This repository contains the code and resources for our paper:
Evaluating the Evaluators: Metrics for Compositional Text-to-Image Generation
Seyed Amir Kasaei, Ali Aghayari, Arash Marioriyad, Niki Sepasian, MohammadAmin Fazli,
Mahdieh Soleymani Baghshah, Mohammad Hossein Rohban
Text-to-image generation has made impressive progress, but evaluating compositional alignment remains a fundamental challenge.
This project systematically analyzes widely used evaluation metrics to understand their reliability, limitations, and correspondence to human judgment.
We study 12 metrics across 8 compositional categories using T2I-CompBench++, highlighting:
- No single metric is universally reliable.

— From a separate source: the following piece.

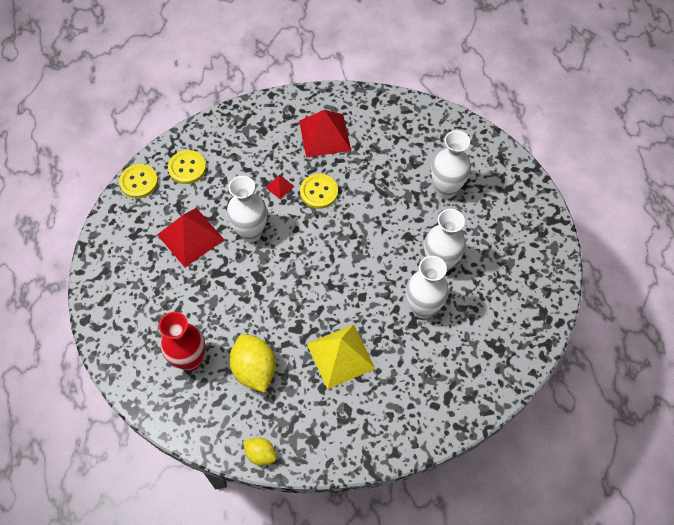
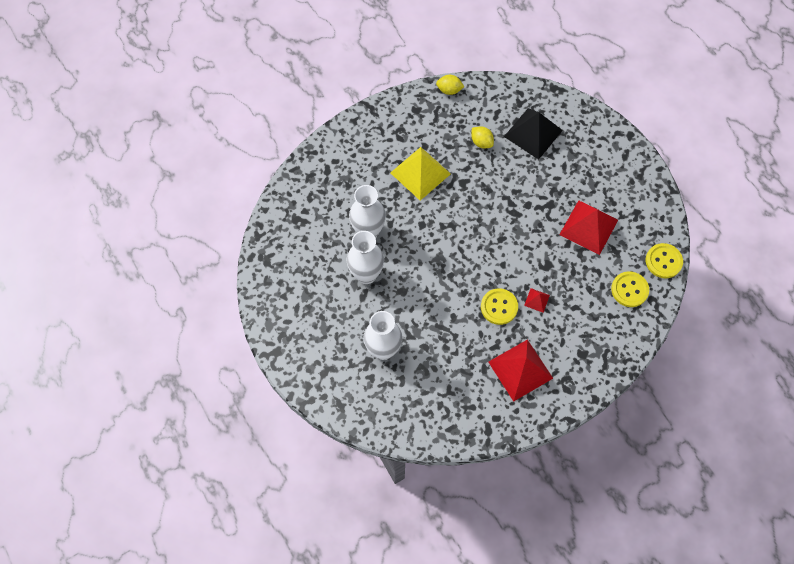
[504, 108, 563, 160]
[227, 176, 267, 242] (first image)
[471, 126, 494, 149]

- Embedding-based metrics (e.g., ImageReward, HPS) and VQA-based metrics (e.g., DA Score, VQA Score) each have strengths and weaknesses.
- Image-only metrics (e.g., CLIP-IQA, Aesthetic Score) contribute little to compositional evaluation.
- Correlation analysis (Pearson, Kendall, Spearman) across compositional categories.
- Regression analysis to examine combined contributions of metrics.
- Distributional study highlighting biases and limitations.
Key finding: A combination of complementary metrics is essential for trustworthy evaluation.